Task instructions
When the word "bottom" shows up in a line of the data below, copy that whole line.

[Start of Attachment]

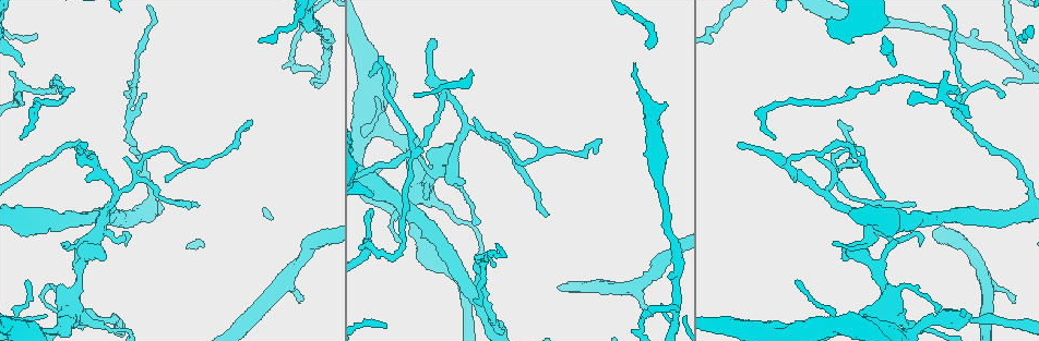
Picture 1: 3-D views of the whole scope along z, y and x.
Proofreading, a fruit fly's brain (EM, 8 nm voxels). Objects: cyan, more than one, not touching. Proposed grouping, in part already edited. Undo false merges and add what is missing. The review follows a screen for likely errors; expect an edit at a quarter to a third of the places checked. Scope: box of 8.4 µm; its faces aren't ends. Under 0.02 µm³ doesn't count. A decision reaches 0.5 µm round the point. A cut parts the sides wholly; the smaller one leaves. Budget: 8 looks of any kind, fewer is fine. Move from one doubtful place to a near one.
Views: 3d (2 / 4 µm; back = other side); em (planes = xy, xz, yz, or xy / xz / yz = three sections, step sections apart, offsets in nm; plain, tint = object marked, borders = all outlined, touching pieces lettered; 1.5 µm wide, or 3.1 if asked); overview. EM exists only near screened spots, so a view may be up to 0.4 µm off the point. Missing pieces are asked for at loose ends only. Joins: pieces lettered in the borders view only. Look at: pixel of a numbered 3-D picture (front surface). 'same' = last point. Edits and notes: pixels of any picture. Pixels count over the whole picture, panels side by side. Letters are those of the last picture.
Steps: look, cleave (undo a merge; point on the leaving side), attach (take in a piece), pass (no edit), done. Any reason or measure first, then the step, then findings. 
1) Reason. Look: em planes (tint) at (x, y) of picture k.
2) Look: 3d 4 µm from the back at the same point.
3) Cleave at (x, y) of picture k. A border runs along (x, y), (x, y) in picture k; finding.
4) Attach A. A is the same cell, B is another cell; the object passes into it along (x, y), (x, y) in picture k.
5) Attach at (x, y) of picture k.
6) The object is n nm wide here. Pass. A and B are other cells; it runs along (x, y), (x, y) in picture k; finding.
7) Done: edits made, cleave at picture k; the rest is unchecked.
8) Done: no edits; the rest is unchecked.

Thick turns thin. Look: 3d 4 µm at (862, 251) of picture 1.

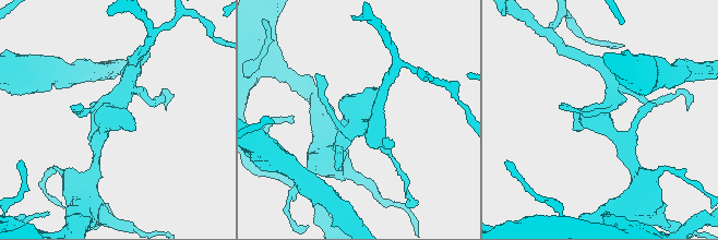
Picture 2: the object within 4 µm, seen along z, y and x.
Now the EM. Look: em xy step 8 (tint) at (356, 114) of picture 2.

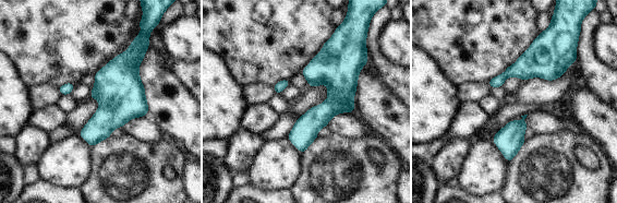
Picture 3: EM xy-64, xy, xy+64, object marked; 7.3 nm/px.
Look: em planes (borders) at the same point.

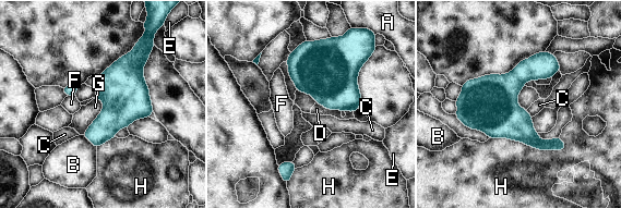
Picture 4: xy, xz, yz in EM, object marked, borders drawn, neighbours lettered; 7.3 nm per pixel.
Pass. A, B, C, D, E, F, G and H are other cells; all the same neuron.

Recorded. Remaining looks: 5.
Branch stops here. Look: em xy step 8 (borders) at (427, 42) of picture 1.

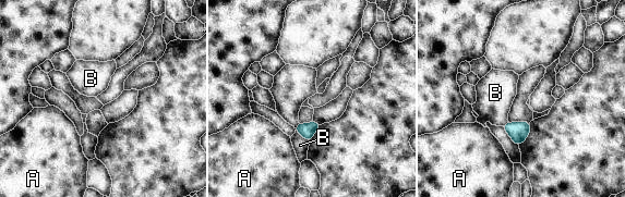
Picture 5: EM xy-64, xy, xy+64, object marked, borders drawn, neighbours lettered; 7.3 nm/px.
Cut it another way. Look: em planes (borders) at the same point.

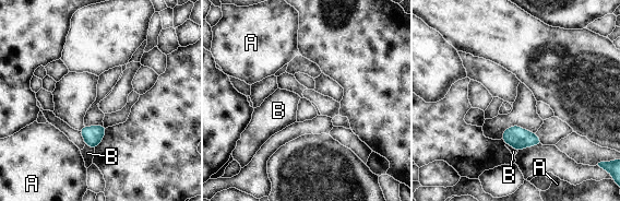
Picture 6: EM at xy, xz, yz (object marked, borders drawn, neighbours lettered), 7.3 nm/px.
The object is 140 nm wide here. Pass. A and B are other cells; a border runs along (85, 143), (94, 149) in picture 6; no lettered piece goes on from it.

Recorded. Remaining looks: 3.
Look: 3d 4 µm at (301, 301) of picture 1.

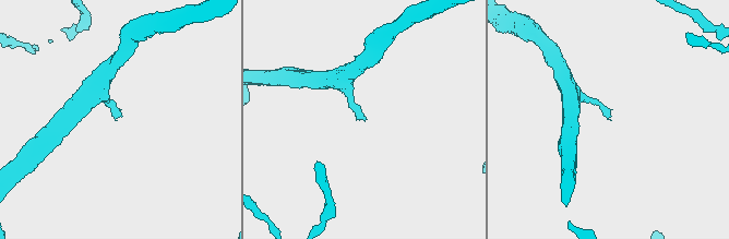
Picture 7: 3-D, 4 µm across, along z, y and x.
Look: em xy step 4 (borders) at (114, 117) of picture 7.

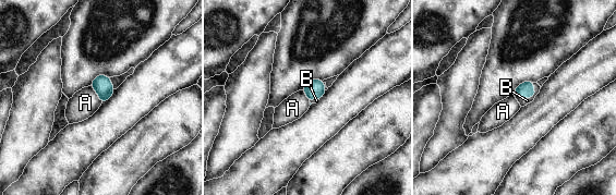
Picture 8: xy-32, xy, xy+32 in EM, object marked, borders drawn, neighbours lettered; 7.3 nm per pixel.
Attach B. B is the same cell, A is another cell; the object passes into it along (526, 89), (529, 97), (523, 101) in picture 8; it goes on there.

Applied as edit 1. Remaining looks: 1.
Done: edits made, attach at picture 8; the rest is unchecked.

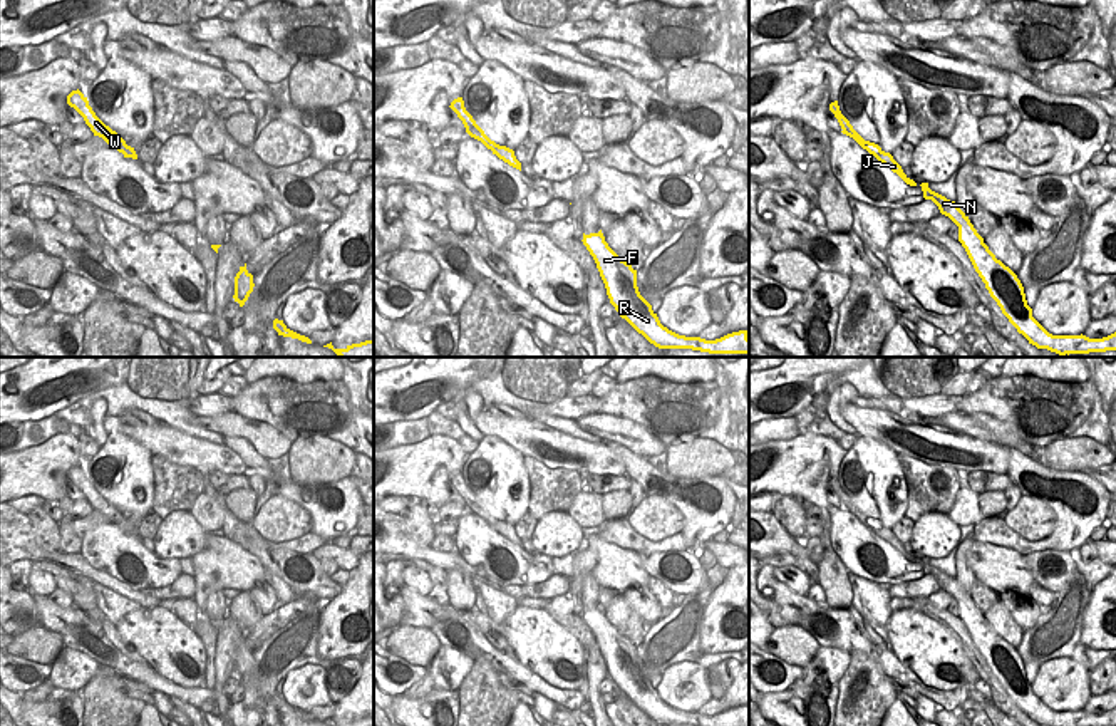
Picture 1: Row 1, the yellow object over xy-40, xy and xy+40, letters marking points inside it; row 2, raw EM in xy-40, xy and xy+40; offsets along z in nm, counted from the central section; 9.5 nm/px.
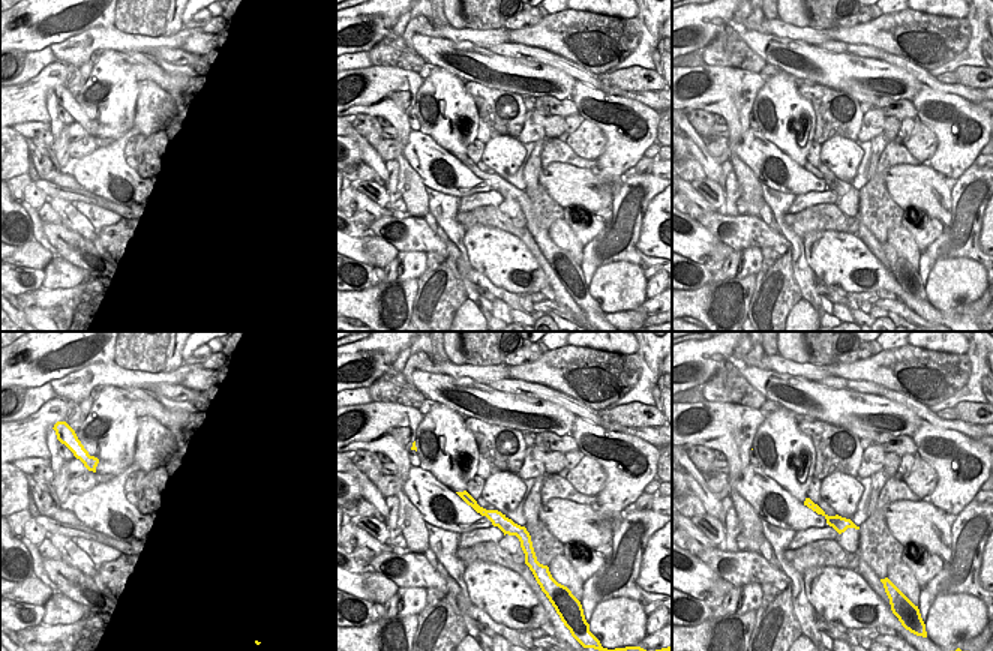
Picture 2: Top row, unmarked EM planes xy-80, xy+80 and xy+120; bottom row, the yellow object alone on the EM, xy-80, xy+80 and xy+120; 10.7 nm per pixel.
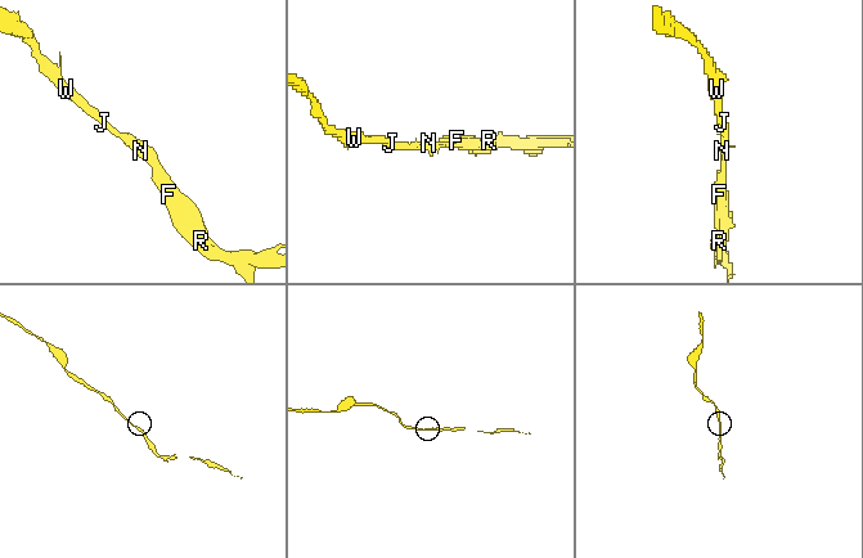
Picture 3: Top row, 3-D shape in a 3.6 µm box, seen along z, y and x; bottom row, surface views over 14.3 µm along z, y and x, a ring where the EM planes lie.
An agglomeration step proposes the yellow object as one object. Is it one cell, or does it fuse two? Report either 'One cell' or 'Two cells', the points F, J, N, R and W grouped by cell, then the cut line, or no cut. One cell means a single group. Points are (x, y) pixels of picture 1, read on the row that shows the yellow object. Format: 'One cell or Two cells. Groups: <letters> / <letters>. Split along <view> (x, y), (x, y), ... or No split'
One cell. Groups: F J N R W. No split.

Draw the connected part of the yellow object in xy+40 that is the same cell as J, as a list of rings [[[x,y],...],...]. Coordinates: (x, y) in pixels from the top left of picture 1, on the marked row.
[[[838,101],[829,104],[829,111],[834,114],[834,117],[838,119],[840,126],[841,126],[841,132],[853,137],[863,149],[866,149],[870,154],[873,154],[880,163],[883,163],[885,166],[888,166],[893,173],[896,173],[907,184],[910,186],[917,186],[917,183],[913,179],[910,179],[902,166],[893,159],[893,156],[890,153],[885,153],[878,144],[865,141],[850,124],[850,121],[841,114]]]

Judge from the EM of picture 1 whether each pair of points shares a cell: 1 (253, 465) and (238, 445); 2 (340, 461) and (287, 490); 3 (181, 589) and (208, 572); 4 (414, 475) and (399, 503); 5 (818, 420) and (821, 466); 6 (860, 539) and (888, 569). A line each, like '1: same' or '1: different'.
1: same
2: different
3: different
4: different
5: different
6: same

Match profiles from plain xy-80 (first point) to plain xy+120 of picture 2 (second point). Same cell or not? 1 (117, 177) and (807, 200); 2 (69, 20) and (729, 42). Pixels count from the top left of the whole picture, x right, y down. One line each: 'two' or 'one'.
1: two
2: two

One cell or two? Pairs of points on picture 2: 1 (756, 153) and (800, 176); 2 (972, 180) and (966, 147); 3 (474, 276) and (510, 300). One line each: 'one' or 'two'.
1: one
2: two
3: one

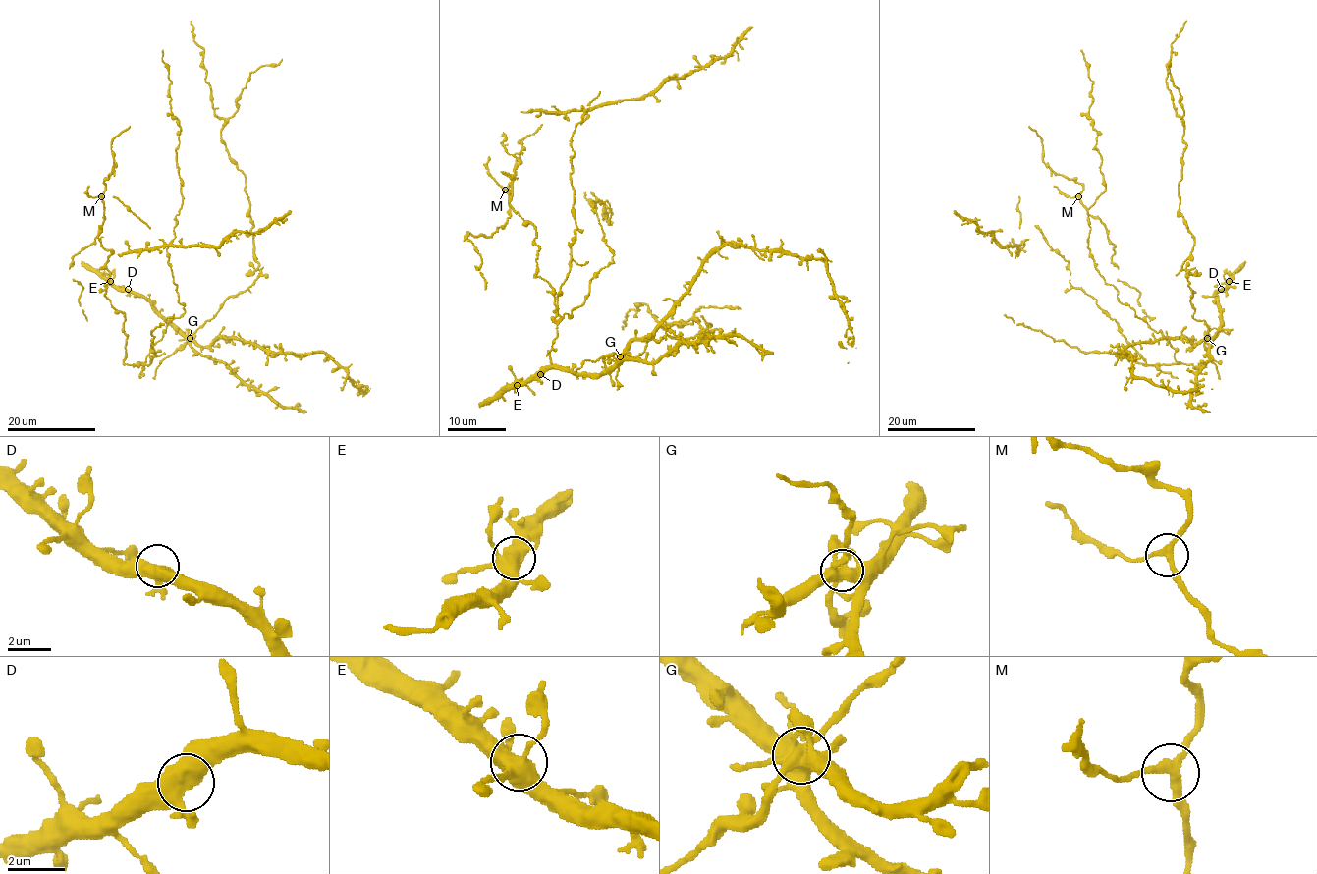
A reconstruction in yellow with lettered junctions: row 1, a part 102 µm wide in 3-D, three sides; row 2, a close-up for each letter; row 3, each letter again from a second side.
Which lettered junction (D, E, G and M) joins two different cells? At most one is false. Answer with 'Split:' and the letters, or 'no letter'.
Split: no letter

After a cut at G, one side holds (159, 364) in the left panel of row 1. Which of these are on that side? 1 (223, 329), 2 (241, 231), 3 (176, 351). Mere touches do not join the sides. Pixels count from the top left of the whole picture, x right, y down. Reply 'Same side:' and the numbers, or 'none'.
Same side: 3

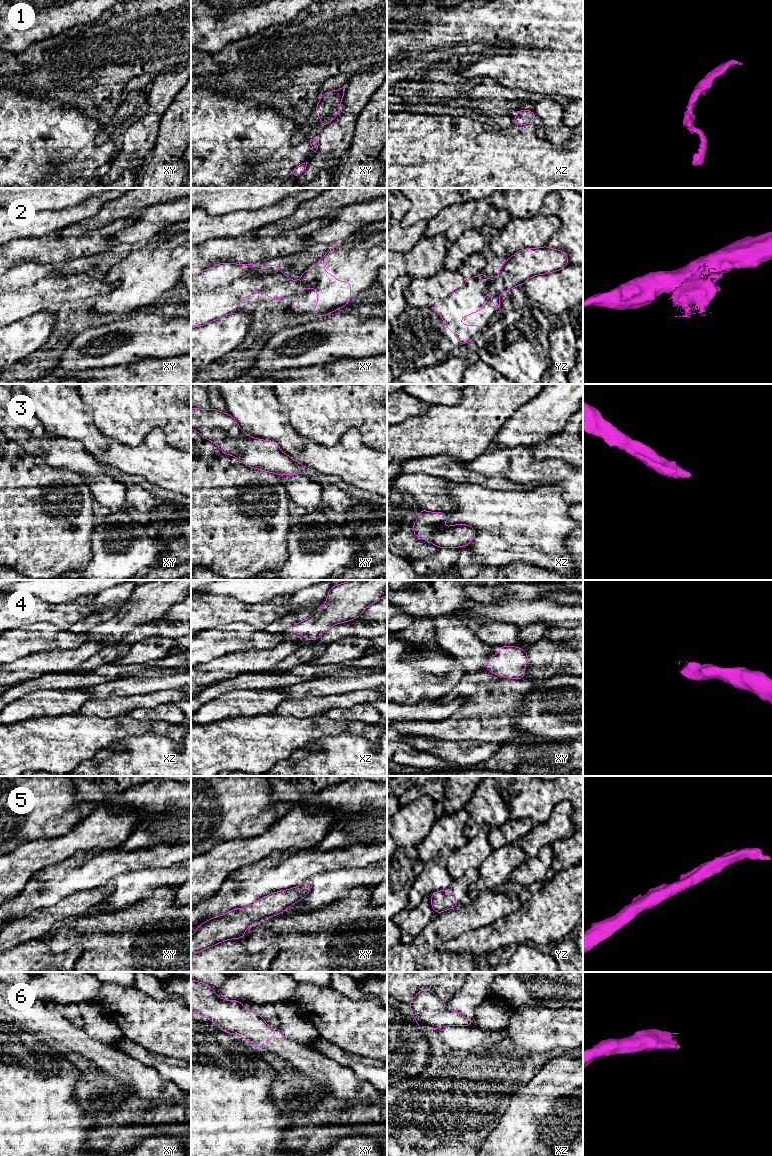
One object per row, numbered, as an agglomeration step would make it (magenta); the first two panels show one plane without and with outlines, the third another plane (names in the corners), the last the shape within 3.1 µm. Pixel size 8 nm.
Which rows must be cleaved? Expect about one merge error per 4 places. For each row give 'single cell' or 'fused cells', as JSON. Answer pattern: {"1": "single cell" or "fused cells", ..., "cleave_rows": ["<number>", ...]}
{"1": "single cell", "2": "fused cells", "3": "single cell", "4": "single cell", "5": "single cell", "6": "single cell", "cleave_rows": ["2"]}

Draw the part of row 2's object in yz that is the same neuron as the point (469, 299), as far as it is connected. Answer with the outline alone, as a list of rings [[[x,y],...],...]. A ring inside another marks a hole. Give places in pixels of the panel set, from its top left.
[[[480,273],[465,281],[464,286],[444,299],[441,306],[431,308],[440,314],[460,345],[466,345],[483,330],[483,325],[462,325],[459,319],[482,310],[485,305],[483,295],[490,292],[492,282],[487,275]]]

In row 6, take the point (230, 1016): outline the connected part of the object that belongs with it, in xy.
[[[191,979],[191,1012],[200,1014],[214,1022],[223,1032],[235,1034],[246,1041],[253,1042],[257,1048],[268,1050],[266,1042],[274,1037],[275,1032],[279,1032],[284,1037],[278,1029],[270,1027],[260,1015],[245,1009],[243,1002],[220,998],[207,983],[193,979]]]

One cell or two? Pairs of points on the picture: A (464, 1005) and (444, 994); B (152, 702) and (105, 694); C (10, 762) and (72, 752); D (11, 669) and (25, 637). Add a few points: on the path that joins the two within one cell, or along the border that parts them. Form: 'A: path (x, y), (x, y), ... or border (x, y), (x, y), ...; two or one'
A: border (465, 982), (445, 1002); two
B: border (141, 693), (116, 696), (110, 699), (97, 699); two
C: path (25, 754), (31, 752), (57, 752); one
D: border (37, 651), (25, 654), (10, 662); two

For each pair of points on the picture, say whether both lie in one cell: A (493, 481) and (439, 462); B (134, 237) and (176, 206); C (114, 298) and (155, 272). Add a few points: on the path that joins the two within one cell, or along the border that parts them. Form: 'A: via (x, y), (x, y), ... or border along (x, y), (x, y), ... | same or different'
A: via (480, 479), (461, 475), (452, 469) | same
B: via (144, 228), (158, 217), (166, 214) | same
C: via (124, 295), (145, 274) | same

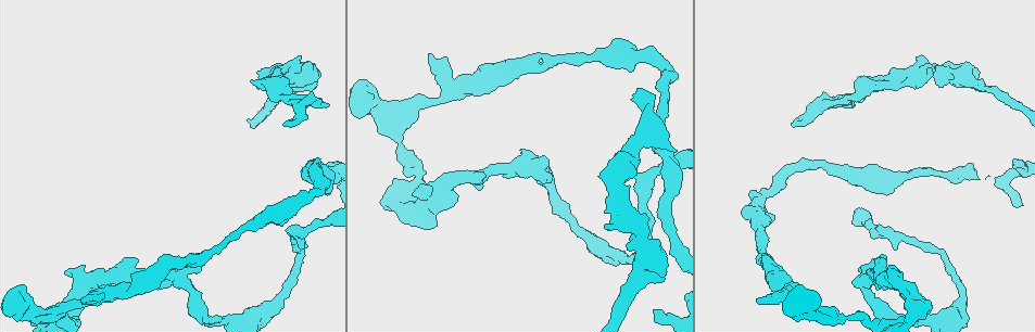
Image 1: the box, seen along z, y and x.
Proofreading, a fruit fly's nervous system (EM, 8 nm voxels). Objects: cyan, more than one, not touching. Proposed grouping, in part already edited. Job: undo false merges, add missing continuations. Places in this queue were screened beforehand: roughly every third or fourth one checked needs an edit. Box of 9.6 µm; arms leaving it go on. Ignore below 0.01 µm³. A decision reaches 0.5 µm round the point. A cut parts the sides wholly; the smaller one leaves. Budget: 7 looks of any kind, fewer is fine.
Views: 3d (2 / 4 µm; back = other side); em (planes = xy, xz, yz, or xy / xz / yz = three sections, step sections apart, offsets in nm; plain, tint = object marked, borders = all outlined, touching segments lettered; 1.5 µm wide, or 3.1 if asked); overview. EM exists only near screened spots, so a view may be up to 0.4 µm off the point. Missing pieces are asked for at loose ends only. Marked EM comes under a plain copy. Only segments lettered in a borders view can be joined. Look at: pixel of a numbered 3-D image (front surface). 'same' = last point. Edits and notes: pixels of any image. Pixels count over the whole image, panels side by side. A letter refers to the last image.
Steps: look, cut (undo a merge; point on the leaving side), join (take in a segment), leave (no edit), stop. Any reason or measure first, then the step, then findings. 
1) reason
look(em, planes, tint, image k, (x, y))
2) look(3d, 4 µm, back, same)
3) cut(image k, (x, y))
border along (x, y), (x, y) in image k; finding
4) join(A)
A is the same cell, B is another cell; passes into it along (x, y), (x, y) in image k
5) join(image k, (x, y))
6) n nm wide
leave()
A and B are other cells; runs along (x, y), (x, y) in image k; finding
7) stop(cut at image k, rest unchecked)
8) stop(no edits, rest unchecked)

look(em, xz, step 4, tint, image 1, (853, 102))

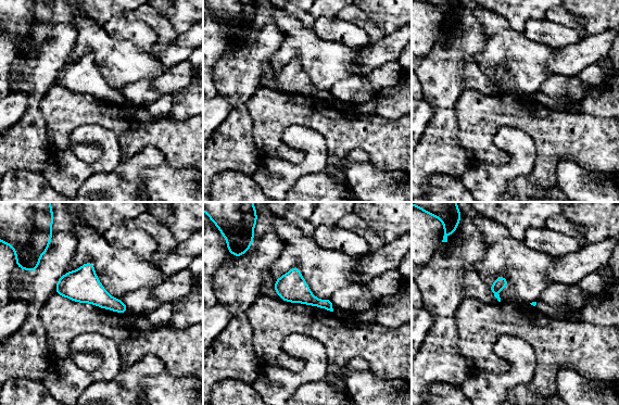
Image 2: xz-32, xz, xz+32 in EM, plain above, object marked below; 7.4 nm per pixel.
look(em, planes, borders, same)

[End of Attachment]

Solution for this task
Picture 2: Top row, unmarked EM planes xy-80, xy+80 and xy+120; bottom row, the yellow object alone on the EM, xy-80, xy+80 and xy+120; 10.7 nm per pixel.
Picture 3: Top row, 3-D shape in a 3.6 µm box, seen along z, y and x; bottom row, surface views over 14.3 µm along z, y and x, a ring where the EM planes lie.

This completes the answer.